**Texte extrait**
━━━━━━━━━━━━━━━━━━━━━━━━━━━━━━
Capture / JDN © Schéma de fonctionnement d'un agent orchestrateur de modèles.

"Les LLM spécialisés seront encapsulés dans des outils, ou agents, qui solliciteront chacun une source différente d'informations", détaille Stéphane Roder. "Lors d'une requête à propos d'un client par exemple, un premier outil encapsulant un sous-modèle mettra en forme les données sur ce client provenant d'une application de CRM. Un second outil doté d'une passerelle vers un ERP fera remonter le chiffre d'affaires réalisé avec ce client, et ce en mettant le contenu en question en forme via son propre modèle spécialisé." Et ainsi de suite (voir le schéma ci-dessus).

Une logique multi-agent

De même, le LLM orchestrateur pourra se connecter à un moteur de recherche pour dénicher des connaissances d'actualité. Objectif : se donner les moyens de répondre à une question postérieure à sa base d'entrainement. Typiquement, ChatGPT peut faire appel à Bing pour traiter une requête dont la réponse n'est pas présente dans sa base d'apprentissage historique, qui s'étend jusqu'à septembre 2021. "Si je lui demande quelle est la différence d'âge entre Charles III et son épouse Camilla Parker Bowles, il devra aller glaner la réponse en passant par le moteur de Microsoft, notamment pour savoir qui est Charles III dont le sacre a eu lieu le 6 mai 2023", illustre Stéphane Roder.

Un prompt bien connu, baptisé Reasoning and acting (ou React), est conçu pour décrire le processus d'orchestration des modèles et autres outils tiers. Il permettra de formaliser la question initiale tout en facilitant la déclaration des applications et sous-modèles auxquels le modèle principal aura accès. Reste que le LLM orchestrateur n'est pas à la portée de toutes les bourses. "L'orchestration ne fonctionnera qu'à partir d'un modèle comptant plus de 100 milliards de paramètres, et encore ce n'est pas garanti", prévient Stéphane Roder. "Pour l'heure, GPT est l'un des seuls LLM à pouvoir atteindre sans discussion le niveau de performance requis."
━━━━━━━━━━━━━━━━━━━━━━━━━━━━━━
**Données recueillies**

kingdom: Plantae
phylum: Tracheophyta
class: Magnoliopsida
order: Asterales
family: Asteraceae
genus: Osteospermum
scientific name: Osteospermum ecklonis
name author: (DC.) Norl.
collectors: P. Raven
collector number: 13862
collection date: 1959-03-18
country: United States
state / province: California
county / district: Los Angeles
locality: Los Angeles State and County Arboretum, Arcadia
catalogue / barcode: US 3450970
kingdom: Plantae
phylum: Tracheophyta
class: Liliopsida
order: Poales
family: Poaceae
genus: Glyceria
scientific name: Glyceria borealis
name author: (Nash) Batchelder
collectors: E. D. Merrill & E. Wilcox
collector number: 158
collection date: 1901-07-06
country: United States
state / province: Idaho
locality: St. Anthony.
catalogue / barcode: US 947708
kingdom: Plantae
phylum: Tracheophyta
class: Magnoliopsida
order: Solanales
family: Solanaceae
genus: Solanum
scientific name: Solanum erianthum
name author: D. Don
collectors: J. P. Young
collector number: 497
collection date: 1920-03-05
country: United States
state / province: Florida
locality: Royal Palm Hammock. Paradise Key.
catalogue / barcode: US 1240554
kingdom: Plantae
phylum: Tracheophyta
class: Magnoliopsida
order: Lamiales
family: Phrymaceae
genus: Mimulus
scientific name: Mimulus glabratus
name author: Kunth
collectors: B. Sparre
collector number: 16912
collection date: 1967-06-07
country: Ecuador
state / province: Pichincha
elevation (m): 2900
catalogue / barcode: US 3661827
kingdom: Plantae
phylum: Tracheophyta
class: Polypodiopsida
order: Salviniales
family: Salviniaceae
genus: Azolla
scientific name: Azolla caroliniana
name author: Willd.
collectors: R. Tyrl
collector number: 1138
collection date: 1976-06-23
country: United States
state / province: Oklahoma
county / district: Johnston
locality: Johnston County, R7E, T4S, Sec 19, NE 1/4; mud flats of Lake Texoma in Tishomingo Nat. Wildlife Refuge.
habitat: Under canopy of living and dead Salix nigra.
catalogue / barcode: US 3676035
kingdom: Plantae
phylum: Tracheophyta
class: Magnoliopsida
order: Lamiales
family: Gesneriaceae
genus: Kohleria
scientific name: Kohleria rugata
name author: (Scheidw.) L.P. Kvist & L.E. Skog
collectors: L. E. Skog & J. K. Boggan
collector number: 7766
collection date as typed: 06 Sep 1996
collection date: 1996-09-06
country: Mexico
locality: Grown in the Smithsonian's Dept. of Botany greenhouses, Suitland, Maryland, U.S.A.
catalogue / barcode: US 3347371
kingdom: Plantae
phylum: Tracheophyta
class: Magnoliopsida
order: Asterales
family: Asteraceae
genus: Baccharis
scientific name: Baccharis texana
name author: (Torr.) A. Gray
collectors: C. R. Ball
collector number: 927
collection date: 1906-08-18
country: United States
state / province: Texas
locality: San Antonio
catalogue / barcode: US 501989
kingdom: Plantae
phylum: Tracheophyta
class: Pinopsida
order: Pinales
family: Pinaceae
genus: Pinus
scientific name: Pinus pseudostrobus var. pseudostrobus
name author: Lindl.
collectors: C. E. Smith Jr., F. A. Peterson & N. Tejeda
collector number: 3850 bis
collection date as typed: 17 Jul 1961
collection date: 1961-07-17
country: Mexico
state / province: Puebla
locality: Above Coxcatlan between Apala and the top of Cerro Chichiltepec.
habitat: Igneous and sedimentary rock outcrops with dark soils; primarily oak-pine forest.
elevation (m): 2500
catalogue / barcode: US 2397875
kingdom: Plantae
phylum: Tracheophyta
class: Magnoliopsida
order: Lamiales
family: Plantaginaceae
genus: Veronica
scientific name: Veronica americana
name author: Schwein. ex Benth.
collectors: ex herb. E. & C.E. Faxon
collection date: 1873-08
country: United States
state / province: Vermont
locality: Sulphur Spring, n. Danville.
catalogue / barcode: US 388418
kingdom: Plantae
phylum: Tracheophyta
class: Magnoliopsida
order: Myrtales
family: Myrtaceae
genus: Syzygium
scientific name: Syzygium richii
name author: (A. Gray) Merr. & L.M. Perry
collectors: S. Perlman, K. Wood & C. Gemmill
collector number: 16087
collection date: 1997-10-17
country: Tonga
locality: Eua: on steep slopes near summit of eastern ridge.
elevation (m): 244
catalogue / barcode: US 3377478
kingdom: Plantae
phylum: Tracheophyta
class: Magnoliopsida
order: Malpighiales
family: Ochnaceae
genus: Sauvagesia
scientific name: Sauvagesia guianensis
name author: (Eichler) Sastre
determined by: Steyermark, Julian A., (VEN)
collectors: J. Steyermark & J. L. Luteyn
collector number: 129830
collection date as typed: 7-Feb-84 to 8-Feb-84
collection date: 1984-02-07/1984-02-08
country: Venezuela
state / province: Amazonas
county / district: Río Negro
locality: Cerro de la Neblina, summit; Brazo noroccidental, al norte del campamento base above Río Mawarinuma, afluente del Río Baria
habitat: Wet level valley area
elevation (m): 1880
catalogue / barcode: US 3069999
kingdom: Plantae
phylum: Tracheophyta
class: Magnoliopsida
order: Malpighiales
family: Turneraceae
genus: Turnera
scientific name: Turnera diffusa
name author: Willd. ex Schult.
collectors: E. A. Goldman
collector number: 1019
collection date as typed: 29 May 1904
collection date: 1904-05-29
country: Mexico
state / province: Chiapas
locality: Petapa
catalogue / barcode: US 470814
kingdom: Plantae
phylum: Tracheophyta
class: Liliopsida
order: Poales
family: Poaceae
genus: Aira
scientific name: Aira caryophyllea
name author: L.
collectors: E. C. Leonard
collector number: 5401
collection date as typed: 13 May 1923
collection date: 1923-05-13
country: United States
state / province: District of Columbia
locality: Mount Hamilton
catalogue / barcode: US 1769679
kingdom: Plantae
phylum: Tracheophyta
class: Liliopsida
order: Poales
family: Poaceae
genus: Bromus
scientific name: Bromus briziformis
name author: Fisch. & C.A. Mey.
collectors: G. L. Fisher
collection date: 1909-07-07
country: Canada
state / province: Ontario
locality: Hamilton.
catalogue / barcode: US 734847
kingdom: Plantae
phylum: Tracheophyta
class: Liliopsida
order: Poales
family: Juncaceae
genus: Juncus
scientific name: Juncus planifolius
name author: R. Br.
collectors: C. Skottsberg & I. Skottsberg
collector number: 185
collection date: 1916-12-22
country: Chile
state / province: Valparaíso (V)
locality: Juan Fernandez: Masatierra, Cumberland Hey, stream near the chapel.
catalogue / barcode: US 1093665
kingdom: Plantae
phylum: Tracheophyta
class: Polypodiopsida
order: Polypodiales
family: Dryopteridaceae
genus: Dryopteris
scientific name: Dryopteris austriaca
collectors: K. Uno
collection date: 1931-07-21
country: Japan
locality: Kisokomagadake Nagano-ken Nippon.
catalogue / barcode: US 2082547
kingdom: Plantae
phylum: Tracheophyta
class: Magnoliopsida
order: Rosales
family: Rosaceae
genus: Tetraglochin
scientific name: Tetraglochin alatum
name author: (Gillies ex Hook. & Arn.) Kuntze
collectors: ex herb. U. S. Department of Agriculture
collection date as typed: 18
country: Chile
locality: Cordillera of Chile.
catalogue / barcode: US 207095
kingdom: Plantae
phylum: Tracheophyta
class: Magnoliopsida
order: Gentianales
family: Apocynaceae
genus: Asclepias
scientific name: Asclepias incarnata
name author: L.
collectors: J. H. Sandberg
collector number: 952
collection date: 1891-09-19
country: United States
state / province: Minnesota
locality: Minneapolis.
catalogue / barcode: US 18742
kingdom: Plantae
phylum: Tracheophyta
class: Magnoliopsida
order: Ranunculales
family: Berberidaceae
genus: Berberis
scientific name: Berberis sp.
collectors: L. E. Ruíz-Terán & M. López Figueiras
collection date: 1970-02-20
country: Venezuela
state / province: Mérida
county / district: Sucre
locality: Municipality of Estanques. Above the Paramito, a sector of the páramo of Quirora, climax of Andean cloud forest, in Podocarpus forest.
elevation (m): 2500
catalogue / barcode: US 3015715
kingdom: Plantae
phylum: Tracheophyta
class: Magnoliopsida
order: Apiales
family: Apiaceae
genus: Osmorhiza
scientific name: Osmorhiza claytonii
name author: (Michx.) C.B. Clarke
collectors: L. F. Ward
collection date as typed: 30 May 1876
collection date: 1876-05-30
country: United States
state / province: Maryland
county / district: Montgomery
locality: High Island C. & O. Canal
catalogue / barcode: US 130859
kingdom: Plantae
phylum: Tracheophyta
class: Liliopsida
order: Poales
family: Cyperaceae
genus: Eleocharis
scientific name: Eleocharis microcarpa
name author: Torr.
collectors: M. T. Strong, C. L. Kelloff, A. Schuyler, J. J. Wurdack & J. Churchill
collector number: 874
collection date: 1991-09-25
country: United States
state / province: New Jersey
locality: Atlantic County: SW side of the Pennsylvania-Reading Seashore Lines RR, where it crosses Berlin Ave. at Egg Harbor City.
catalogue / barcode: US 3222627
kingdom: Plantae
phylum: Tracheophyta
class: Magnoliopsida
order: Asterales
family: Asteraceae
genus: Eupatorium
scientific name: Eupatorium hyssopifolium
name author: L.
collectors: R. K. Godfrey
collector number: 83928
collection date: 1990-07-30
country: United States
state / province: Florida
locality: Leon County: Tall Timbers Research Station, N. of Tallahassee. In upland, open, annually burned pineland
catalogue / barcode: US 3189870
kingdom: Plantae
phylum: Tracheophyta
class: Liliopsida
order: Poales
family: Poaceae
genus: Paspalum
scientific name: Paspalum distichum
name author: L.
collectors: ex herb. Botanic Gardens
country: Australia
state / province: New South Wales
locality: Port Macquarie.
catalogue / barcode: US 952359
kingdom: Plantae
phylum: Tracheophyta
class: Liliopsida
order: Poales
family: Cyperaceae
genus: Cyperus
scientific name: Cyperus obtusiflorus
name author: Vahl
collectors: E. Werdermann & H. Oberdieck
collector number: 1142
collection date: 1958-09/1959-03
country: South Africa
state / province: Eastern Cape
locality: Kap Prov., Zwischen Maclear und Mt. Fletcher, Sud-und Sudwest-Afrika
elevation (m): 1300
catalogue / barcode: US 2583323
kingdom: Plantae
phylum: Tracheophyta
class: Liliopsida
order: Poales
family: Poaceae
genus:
━━━━━━━━━━━━━━━━━━━━━━━━━━━━━━
**Consigne 1**
Relevez toutes les personnes désignées par leur nom dans le texte sur l'orchestration des LLM.
**Consigne 2**
Prolongez le texte sur l'orchestration des LLM à la suite de sa dernière phrase.

**Réponse 1**
- Stéphane Roder
- Charles III
- Camilla Parker Bowles

**Réponse 2**
Des frameworks d'orchestration

De nombreuses infrastructures de développement ont vu le jour dans l'optique de gérer l'orchestration des modèles d'apprentissage. C'est notamment le cas d'AutoGen, d'AutoGPT, de BabyAGI, de ChatDev, de LlamaIndex, de MetaGPT ou encore de Transformers Agents (édité par Hugging Face). Ces frameworks mettent en musique une logique multi-agents en vue de faire intervenir plusieurs modèles de concert. En amont, un agent pourra par exemple jouer le rôle d'assistant de programmation générant du code Python. Un deuxième agent aura pour mission de réviser le code généré. Puis un troisième de le déployer. L'humain pouvant interrompre le processus à chaque étape pour le corriger ou l'adapter. En parallèle, on peut imaginer que ces services aient accès à des outils externes, l'équivalent de plugins ChatGPT comme Code Interpreter pour interpréter le code couleur d'une image ou Wolfram Alpha pour réaliser des calculs en langage naturel.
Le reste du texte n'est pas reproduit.